African Ministers, policy-makers, representatives of development partners and climate scientists on Wednesday in Marrakech, Morocco, hailed the establishment of the ClimDev-Africa Special Fund as another concrete show of commitment by Africa to face the challenge posed by the nefarious impacts of climate change to the continent.

Ministers from Benin, Guinea Bissau and Senegal, took turns on the podium at a gala dinner on Wednesday, October 8 to welcome the official launch of the Fund, saying it is a useful and timely initiative. In particular, it will help African countries to invest in the production and use of climate information for sustainable and transformative economic development and better livelihoods in Africa.

The launch ceremony was organized by the African Development Bank (AfDB) in collaboration with the ClimDev-Africa Secretariat on the first day of the Fourth Annual Conference on Climate Change and Development in Africa (CCDA-IV) underway in Marrakech, Morocco.
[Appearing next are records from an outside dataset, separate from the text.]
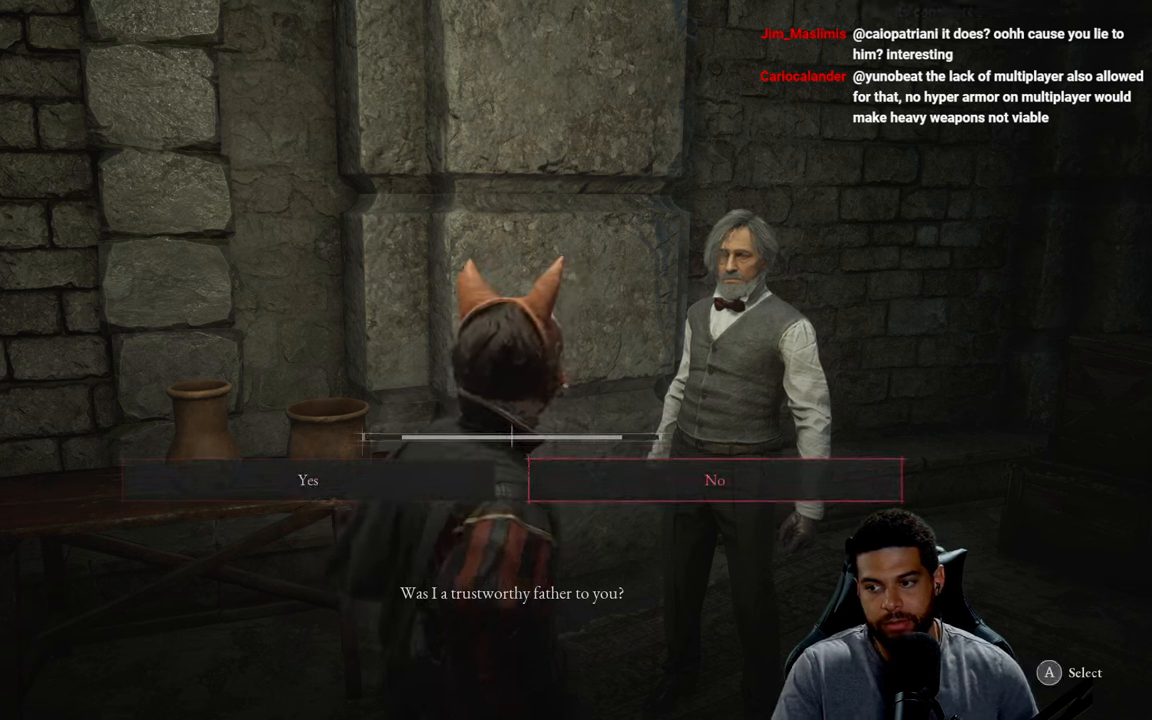
{"buttons": [], "left_stick": "center", "right_stick": "center", "events": [[83, "DPAD_LEFT", "down"], [250, "DPAD_LEFT", "up"]]}
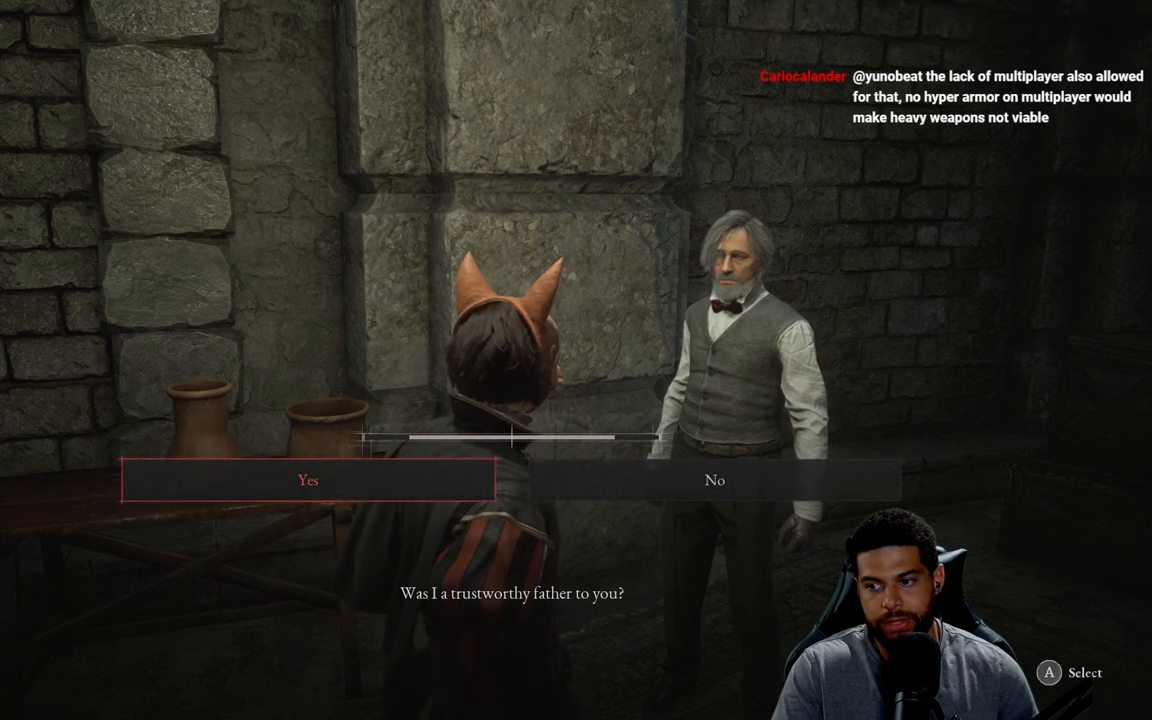
{"buttons": [], "left_stick": "center", "right_stick": "center", "events": [[216, "DPAD_RIGHT", "down"], [333, "DPAD_RIGHT", "up"]]}
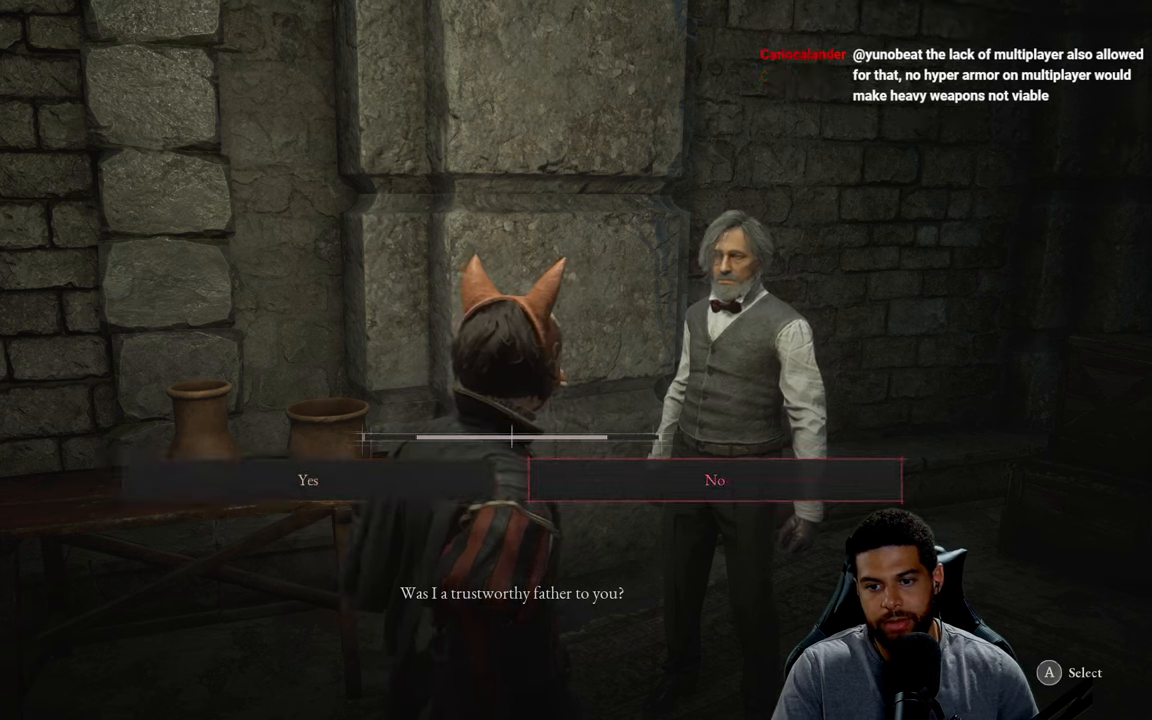
{"buttons": [], "left_stick": "center", "right_stick": "center", "events": [[266, "DPAD_LEFT", "down"], [433, "DPAD_LEFT", "up"]]}
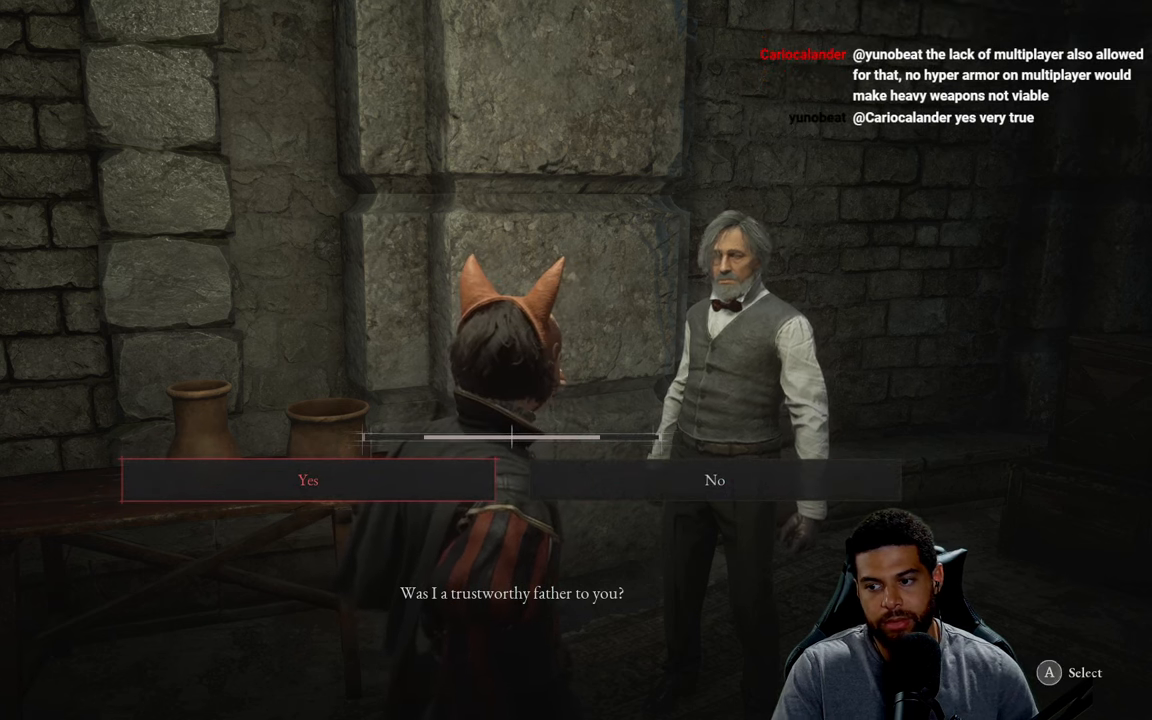
{"buttons": [], "left_stick": "center", "right_stick": "center", "events": []}
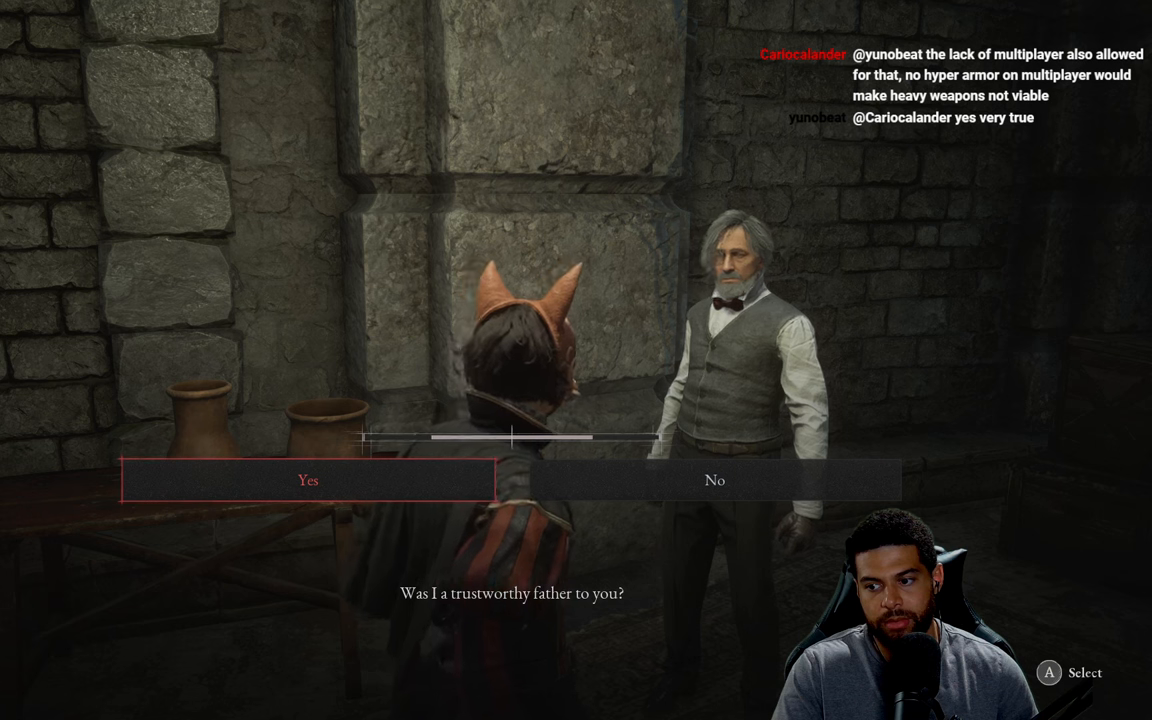
{"buttons": [], "left_stick": "center", "right_stick": "center", "events": []}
Ken Johm, Coordinator for Special Initiatives in the Agriculture and Agro-Industry Department at the African Development Bank (AfDB), received applause when he stood up to announce the official launch of the Fund.

African Ministers present at the event – Abdoulaye Balde, Environment and Sustainable Development, Senegal; Raphael Edou, Environment and Climate Change, Benin; Barros Bacar Banjal, Environment and Tourism, Guinea Bissau – all stood to praise the Fund’s launch.

Johm went on to say that the Fund was now receiving applications for grants of between 200,000 and 400,000 euros under conditions specified in the Fund’s main brochure distributed at the ceremony and available on the ClimDev-Africa website (www.climdeve-africa.org). The Fund is hosted by the African Development Bank.

Fatima Denton, Coordinator of the African Climate Policy Centre (ACPC) and Director of Special Initiatives Division at the United Nations Economic Commission for Africa (ECA), took the floor to welcome the “good news”, saying it’s a good day for researchers, institutions and governments who had pinned their hope on CDSF ever since the project was initiated three years ago.

For Denton, the initiative could not have been more timely because its launch comes when Africa is getting seriously frustrated with climate finance “promises that have remained pledges and hollow words for our vulnerable communities of farmers, fishers, pastoralists”.

The Ambassador of Uganda to the Kingdom of Morocco, Moses Kiwe Sebunya, an outspoken advocate for a Common African Position in the upcoming climate talks in Lima, Peru, stood to praise the initiators and contributors to the Fund. He urged African countries to support it with he called concrete action.

The ClimDev Special Fund (CDSF) is a demand-led Fund that pools resources to finance investment activities on the ground across Africa for the generation and use of climate information for climate-resilient development. Grants are provided to projects in line with the ClimDev-Africa Programme’s goal, purpose and results areas and are implemented by national and regional organisations at all levels on the continent.

The financial management and administration of the CDSF along with roles and responsibilities, and the criteria for funding activities through the ClimDev Special Fund are defined the ClimDev Special Fund Operational Procedures Manual (OPM) agreed to by the CDSC on November 29, 2011.

Speaking about the launch of the Fund earlier in the day Yacine Fal, Resident Representative of the Bank to the Kingdom of Morocco, thanked the European Union for providing seed money of 20 million euros for five initial operations that would, among other things, enhance the capacities of national meteorological and hydrological services to receive numerical weather prediction models in order to raise relevant warnings to their disaster risk management agencies for extreme weather events.

The African Development Bank and its partners in the ClimDev-Africa Programme consider climate change to be a serious threat to Africa and are engaged at the highest levels of their respective institutions in tackling it. African Development Bank Vice-President Aly Abou-Sabaa stated that climate change threatens to undermine all the development and progress that Africa has made so far, including in the area of poverty reduction and the attainment of the Millennium Development Goals.